I studied her face: her thick grey hair in a tight bun; her mean, snaky eyes; her sallow cheeks, thin, tight lips and saggy liver spotted neck. She would’ve looked more compassionate if she’d been carved out of stone. Lacking the energy to even make an attempt to change her mind I ran out of the door and across the playground to the school gates. It took five minutes racing around Wood Green High Street before I finally found a telephone box that hadn’t been violated by Wood Green Comprehensive kids.
I checked my watch. It was 2.24 p.m. I dialled the number and waited. It rang three times before the answering machine picked up:
Hello, you’re through to Bruce and Alice . . .
I checked my watch again. Her flight wasn’t until 4.00 p.m. I still had a chance. I fumbled through my phone book and found her mobile number. It rang six times before directing me to her voice mail.
I was too late.
I had no more tears left to cry. I’d finally become immune to life and was comforted by the lack of emotion. It wasn’t that I didn’t care – I did –
I just ceased to see hope where there was none. It was a lesson I was learning three years too late, but it was necessary all the same. As I walked back into school, up the stairs and towards my classroom, I promised myself that I’d never let this happen again. Never.

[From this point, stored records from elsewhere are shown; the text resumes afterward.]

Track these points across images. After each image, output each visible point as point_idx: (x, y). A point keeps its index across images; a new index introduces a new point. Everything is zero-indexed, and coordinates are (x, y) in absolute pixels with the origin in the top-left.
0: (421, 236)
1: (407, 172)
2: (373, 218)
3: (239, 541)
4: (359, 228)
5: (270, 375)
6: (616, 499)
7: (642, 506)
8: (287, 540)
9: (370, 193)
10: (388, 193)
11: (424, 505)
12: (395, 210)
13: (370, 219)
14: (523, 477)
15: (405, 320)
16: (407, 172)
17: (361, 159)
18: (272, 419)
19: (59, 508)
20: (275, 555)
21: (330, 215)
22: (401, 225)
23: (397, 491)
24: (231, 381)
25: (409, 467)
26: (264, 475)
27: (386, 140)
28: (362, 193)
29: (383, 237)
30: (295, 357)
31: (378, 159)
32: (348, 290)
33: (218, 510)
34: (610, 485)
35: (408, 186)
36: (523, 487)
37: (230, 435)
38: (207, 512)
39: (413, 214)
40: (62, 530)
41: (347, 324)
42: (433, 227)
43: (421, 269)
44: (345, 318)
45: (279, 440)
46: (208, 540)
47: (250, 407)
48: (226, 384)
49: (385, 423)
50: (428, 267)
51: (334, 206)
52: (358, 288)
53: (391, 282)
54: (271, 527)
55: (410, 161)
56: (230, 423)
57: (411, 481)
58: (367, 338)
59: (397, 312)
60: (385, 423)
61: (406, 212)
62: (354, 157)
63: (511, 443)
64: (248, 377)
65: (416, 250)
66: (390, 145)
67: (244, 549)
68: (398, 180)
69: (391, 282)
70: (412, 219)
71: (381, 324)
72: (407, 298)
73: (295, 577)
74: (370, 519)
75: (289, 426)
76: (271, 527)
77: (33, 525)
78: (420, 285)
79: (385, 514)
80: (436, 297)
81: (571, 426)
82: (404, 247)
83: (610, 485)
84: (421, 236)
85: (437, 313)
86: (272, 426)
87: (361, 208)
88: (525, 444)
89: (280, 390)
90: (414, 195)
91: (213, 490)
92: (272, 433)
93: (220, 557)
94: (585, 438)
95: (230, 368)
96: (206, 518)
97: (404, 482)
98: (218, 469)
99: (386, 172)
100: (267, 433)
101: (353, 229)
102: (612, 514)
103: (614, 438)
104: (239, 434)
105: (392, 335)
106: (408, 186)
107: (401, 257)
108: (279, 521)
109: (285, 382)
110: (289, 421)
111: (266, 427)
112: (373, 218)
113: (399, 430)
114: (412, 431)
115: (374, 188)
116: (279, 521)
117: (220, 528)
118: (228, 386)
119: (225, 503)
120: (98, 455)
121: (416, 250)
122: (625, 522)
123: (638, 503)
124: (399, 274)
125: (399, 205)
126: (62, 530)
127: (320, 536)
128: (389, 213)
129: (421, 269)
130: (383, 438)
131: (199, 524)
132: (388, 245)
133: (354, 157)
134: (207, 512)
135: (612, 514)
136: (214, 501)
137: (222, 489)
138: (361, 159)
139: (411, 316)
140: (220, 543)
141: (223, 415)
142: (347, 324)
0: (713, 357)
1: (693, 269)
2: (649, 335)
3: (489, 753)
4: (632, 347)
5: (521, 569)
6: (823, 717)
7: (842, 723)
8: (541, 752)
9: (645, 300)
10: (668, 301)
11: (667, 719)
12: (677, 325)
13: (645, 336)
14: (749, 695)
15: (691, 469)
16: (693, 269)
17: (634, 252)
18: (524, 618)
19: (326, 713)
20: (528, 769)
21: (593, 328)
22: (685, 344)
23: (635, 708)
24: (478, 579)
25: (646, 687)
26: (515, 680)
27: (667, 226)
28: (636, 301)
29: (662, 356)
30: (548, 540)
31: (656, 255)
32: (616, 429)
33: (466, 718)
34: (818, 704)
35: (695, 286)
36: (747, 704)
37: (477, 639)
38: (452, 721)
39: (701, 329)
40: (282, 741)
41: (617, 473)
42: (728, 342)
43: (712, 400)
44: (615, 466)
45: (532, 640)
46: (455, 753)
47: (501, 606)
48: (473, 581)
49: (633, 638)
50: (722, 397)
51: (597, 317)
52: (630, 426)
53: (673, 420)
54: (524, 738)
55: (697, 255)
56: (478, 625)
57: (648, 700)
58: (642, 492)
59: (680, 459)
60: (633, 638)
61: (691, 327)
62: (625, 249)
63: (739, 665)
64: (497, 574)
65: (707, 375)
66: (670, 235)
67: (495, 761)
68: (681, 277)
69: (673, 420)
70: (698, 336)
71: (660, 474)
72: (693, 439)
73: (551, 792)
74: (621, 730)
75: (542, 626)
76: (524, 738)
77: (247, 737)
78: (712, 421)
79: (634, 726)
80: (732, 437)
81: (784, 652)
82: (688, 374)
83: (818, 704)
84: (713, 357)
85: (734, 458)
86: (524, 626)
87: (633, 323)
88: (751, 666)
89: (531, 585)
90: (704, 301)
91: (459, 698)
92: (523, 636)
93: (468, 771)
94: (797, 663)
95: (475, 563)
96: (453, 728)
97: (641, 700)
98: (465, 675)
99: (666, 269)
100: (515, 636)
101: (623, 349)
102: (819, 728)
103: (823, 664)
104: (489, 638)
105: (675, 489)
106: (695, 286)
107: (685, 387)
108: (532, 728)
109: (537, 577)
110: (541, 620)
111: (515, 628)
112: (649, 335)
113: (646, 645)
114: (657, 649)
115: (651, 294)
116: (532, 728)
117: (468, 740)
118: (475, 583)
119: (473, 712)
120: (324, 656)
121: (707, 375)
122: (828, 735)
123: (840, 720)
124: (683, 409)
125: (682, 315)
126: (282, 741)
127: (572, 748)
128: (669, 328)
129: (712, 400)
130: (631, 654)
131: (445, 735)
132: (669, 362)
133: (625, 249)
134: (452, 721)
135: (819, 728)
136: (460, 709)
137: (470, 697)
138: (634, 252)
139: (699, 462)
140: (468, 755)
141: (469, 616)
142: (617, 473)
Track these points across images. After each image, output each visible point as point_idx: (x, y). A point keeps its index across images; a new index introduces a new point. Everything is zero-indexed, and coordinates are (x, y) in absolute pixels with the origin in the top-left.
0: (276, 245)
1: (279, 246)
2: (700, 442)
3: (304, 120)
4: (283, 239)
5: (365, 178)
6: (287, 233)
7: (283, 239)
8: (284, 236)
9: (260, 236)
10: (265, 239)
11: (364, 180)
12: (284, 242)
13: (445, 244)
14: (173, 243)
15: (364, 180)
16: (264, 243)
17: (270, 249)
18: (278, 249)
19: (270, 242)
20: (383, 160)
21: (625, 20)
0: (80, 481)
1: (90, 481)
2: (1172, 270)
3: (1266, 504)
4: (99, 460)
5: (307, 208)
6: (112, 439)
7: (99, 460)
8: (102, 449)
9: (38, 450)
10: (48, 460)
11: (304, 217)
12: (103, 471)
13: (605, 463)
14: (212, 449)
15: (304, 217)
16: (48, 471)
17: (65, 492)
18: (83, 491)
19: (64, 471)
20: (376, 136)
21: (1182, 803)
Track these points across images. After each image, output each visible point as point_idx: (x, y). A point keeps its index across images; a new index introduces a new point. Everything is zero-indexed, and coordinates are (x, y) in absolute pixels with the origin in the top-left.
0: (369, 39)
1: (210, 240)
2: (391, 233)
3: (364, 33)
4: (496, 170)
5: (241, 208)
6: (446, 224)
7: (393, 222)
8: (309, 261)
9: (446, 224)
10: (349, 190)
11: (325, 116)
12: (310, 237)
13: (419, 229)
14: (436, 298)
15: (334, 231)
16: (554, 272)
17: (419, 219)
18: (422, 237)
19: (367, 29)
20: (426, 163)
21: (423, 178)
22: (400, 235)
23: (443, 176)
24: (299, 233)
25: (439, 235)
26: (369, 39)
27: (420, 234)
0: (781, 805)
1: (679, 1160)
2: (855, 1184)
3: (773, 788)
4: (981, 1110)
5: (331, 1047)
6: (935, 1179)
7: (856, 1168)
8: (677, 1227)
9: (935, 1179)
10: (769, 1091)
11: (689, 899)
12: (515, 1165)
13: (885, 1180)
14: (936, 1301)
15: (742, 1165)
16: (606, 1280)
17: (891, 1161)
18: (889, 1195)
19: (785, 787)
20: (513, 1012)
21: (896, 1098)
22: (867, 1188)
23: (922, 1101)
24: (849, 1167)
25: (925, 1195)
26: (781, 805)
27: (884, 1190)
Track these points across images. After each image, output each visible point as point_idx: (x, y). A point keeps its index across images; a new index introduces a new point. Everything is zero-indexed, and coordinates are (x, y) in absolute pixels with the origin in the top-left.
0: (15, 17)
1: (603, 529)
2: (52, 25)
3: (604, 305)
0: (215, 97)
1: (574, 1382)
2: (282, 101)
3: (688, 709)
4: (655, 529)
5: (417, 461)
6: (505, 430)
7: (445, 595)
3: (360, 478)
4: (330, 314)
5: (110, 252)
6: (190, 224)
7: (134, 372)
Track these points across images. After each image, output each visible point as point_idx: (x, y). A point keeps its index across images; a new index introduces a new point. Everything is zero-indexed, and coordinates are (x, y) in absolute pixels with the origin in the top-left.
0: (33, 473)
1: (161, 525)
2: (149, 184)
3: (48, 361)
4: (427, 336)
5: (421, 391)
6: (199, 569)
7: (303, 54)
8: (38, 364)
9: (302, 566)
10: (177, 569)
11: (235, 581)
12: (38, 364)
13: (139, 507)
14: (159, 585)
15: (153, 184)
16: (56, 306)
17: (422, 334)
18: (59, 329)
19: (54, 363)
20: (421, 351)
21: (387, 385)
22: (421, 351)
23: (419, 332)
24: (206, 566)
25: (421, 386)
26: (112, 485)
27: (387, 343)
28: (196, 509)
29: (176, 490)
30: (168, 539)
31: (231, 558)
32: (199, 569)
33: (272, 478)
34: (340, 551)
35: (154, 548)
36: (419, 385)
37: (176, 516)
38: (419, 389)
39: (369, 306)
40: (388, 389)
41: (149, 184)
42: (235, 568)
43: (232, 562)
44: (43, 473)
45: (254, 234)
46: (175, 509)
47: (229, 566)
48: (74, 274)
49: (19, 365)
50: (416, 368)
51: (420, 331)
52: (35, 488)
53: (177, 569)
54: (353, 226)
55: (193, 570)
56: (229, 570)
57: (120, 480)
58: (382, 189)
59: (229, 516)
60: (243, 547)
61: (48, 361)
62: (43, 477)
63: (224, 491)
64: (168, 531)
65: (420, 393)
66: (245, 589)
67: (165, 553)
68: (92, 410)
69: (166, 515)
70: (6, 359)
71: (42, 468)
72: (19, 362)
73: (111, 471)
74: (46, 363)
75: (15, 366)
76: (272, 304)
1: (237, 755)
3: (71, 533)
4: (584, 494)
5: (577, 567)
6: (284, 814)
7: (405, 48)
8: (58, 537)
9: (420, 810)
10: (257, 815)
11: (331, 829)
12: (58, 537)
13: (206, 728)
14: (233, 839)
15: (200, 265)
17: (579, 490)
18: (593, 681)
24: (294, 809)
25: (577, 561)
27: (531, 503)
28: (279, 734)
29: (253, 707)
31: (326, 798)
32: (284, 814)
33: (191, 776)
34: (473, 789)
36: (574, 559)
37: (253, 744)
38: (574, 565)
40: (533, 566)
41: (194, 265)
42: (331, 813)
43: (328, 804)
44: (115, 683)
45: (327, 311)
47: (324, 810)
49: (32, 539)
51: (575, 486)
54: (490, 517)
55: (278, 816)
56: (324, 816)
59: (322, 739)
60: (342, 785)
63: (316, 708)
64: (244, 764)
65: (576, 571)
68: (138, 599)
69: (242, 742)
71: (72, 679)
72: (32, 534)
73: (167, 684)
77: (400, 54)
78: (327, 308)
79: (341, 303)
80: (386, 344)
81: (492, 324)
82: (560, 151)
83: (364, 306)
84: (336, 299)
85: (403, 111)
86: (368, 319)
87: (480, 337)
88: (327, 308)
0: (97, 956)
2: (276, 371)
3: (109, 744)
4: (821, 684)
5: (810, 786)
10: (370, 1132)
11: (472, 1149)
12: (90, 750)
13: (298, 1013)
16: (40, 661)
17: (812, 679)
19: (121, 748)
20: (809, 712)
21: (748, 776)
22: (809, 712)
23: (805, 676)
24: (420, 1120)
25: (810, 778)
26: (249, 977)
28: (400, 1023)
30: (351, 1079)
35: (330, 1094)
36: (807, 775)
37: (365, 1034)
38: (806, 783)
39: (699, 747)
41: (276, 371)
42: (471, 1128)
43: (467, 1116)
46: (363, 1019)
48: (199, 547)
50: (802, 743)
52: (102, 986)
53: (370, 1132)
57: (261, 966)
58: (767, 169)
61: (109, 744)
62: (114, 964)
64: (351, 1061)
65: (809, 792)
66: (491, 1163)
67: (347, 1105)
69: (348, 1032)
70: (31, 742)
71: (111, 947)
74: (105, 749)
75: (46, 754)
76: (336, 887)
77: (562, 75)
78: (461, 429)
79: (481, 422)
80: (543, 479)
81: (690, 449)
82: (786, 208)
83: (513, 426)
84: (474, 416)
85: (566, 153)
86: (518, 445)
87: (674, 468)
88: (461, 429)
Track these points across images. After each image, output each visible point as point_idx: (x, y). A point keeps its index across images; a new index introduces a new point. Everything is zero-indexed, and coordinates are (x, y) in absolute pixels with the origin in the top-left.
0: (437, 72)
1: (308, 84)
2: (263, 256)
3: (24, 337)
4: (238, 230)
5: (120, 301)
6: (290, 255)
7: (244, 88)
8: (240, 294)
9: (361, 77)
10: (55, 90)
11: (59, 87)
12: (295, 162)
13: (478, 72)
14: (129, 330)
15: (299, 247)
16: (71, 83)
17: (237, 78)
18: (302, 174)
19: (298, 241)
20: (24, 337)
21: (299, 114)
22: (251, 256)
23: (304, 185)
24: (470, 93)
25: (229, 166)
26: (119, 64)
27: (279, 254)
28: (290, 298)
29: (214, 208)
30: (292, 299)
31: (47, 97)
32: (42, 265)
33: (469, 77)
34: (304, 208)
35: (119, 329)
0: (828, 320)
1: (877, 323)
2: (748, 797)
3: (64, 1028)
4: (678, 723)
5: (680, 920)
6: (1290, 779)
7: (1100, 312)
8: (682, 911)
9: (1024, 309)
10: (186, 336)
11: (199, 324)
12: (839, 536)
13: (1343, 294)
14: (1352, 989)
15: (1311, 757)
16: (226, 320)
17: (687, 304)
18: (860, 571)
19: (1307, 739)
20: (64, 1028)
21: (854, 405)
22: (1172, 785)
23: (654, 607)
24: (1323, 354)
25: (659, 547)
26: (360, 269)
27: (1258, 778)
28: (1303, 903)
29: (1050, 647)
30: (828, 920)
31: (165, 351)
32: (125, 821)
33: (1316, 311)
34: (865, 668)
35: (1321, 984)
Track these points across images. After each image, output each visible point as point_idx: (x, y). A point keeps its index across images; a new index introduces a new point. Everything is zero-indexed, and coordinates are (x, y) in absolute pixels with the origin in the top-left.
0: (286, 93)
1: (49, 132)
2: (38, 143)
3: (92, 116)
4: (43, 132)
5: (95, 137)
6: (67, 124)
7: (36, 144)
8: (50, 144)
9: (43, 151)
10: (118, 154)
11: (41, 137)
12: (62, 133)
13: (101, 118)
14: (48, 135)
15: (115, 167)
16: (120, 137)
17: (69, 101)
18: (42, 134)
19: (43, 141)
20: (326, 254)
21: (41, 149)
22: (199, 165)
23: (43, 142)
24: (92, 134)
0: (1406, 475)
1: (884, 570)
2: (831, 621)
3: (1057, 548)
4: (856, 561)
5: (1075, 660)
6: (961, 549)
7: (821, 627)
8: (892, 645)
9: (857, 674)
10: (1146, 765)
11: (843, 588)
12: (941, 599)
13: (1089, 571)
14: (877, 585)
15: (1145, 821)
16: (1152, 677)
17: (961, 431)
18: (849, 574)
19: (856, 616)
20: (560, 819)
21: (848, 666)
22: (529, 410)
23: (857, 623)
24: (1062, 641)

As I approached the classroom door, my hand about to press down on the door handle, I noted that the rabble inside were strangely quiet. 8B were never this quiet voluntarily. I decided they were either dead or being babysat by the headmaster. For my own sake I hoped they were dead, because the only other option was that the school secretary had told the Head I’d gone mad and abandoned the class. This, I decided, was the end of the line for me and teaching. I was going to get sacked for sure, which scared me even though I’d made up my mind to resign. I was half tempted to carry on walking down the corridor and go home, but cowardice, I reasoned, was just another form of denial and I’d had about as much as I could take of not facing the facts.
I opened the door and there in front of the class was Alice.
She was wearing black jeans and a dark blue fleece-lined jacket, the kind that people who participate in outdoor pursuits wear. Her hair was out of place, as if she’d been running, and her cheeks managed to look flushed in spite of her perpetual tan. She had a rucksack on her left shoulder which she was keeping in place with her right hand. She released her grip, allowing the bag to slide off her shoulder and hit the floor. She didn’t look down, she just stared at me.